In primo luogo, è opportuno precisare che alcuni richiami all’esperienza italiana del passato sono del tutto impropri. In Italia il sistema dei differenziali salariali su base territoriale ha operato tra il 1945 (a seguito dei famosi accordi del 6 dicembre) e il 1969, ed era inizialmente fondato su quattordici aree e poi, dal 1961, su sette. Le gabbie dell’epoca riguardavano essenzialmente la regolamentazione dei minimi salariali in un quadro diretto alla progressiva perequazione retributiva in un Paese che usciva dalla guerra mondiale, dall’esperienza autoritaria corporativa e che presentava straordinarie diseguaglianze nel mercato del lavoro accanto ad un fortissimo grado di concentrazione della contrattazione salariale. Un sistema che all’inizio degli anni Sessanta si presentava ormai fortemente discriminatorio al punto che la sua abolizione - al grido “stessa paga per uguale lavoro” - fu uno dei successi dell’autunno caldo. Oggi se il governo riprendesse sul serio il progetto delle gabbie salariali, pensando di portare indietro l’orologio della storia, si muoverebbe in palese violazione delle norme antidiscriminatorie stabilite dalle convenzioni dell’International Labour Organisation (ILO).

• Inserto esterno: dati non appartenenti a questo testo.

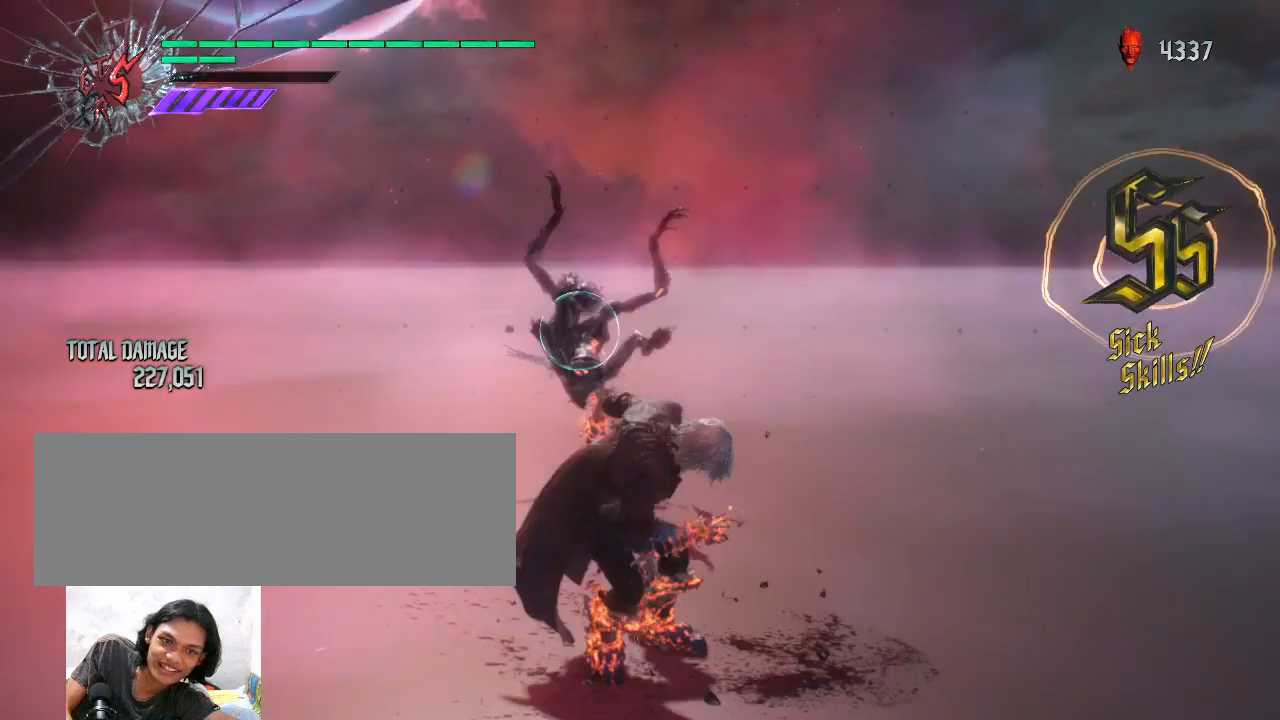
{"keys": [], "mouse": [], "events": [[33, "mouse_left", "up"], [67, "mouse_left", "down"], [200, "mouse_left", "up"], [200, "shift_l", "up"], [300, "mouse_left", "down"], [433, "mouse_left", "up"]]}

Un secondo ordine di problemi concerne il fatto che almeno dal XVIII secolo gli economisti sanno che un più alto indice territoriale del costo della vita è generalmente effetto di un maggior livello di ricchezza. Non a caso, come rivela la stessa Banca d’Italia, “l’ordine di grandezza dei divari di prezzo Est/Ovest in Germania appare relativamente simile a quello tra Mezzogiorno e Centro-Nord in Italia”. Si tratta insomma di fenomeni tipici di quei paesi che hanno un forte squilibrio territoriale. D’altronde risulta facile comprendere che le dinamiche dei prezzi non possono non riflettere la circostanza che oltre i due terzi (il 68,6%) delle famiglie povere d’Italia risiede nel meridione, che l’incidenza delle famiglie monoreddito è più alta al Sud (47% contro il 41% del Centro-Nord) e che sempre al Sud una famiglia su tre guadagna tra 500 e 1500 euro al mese mentre al Centro-Nord solo una famiglia su cinque è ferma a questi livelli reddituali. Insomma: la diversità nel livello dei prezzi riflette i profondi e notissimi divari di ricchezza tra il Mezzogiorno e il resto del Paese.

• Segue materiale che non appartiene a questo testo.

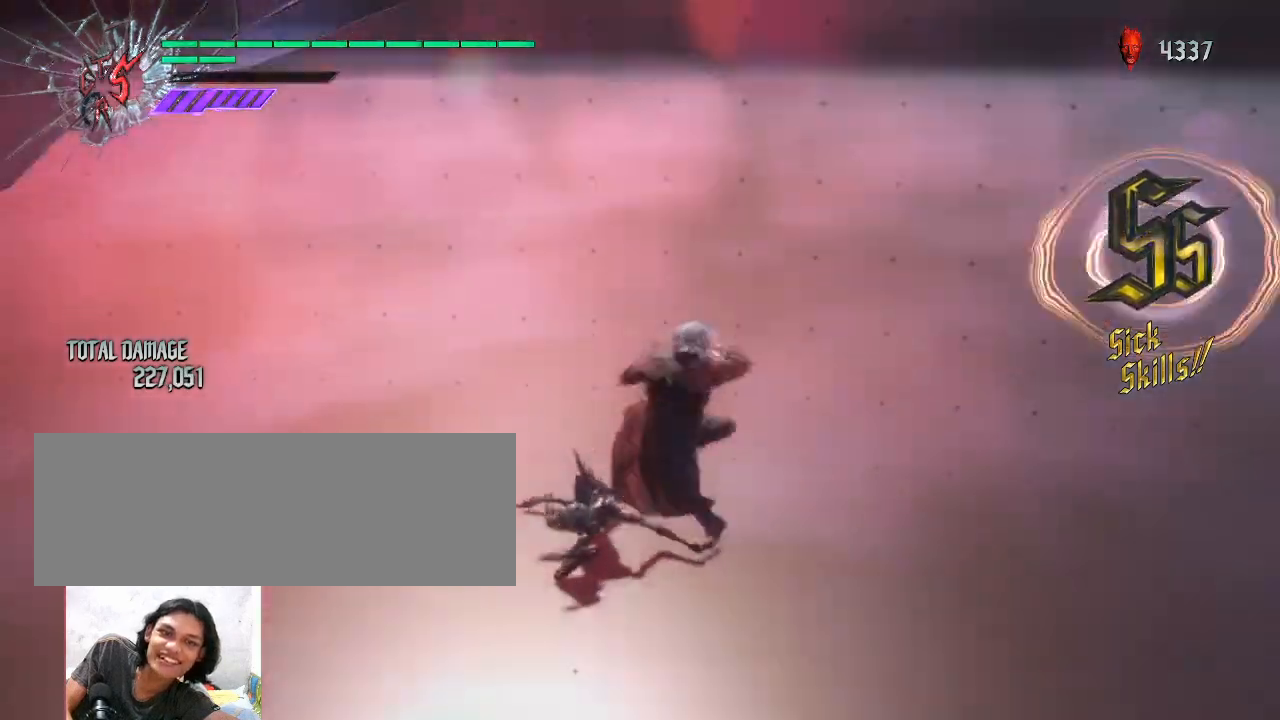
{"keys": [], "mouse": [], "events": []}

A quanto appena osservato si potrebbe replicare che una fetta consistente del mondo del lavoro (a cominciare dall’impiego pubblico) viene trattato alla stessa stregua al Nord e al Sud, con effetto penalizzante per i lavoratori del Nord. Ma anche questa osservazione ad un esame attento risulta non fondata. Per comprendere il punto occorre chiarire che costruire un indice del costo della vita capace di catturare realmente il diverso livello di potere d’acquisto dei salari non è affatto impresa agevole. Recentemente l’Istat ha compiuto un tentativo in tal senso (”Le differenze nel livello dei prezzi fra i capoluoghi delle regioni italiane”) che tuttavia ha una efficacia molto limitata, dal momento che si ferma solo a tre capitoli di spesa che coprono solo un terzo dei consumi delle famiglie. Problematica è anche la scelta della scala temporale, se cioè si fa riferimento ad un determinato istante (il livello dei prezzi in un anno), o se invece si fa riferimento ad andamento dinamico del costo della vita (variazione dei prezzi da un periodo all’altro), e i risultati ottenuti potrebbero essere radicalmente diversi nei due casi, in quanto il Mezzogiorno di fronte a più bassi indici medi del costo della vita, registra un tasso d’incremento dei prezzi più sostenuto rispetto al Centro Nord. Ma il punto centrale che qui è bene richiamare consiste nella circostanza che normalmente per costruire gli indici vengono considerati panieri di beni considerati omogenei per le diverse partizioni del Paese. Ma la verità è che i panieri non sono affatto omogenei, proprio perché nelle aree più povere del Paese molti beni e servizi offerti sono di qualità inferiore. Per chiarire il punto pensiamo ai servizi pubblici, ad esempio al trasporto o alla sanità. È ben noto che nel Mezzogiorno – per un insieme di fattori, inclusa la cronica povertà di infrastrutture – tali servizi sono più scadenti rispetto a quelli offerti nel Centro-Nord con la conseguenza che il meridionale deve spesso andare sul mercato per sopperire alla deficienza dei servizi pubblici. Per questa ragione le indicazioni provenienti da un semplice esame dei livelli dei prezzi possono essere drammaticamente fuorvianti (a riguardo si veda anche l’articolo di Forges Davanzati e Pacella).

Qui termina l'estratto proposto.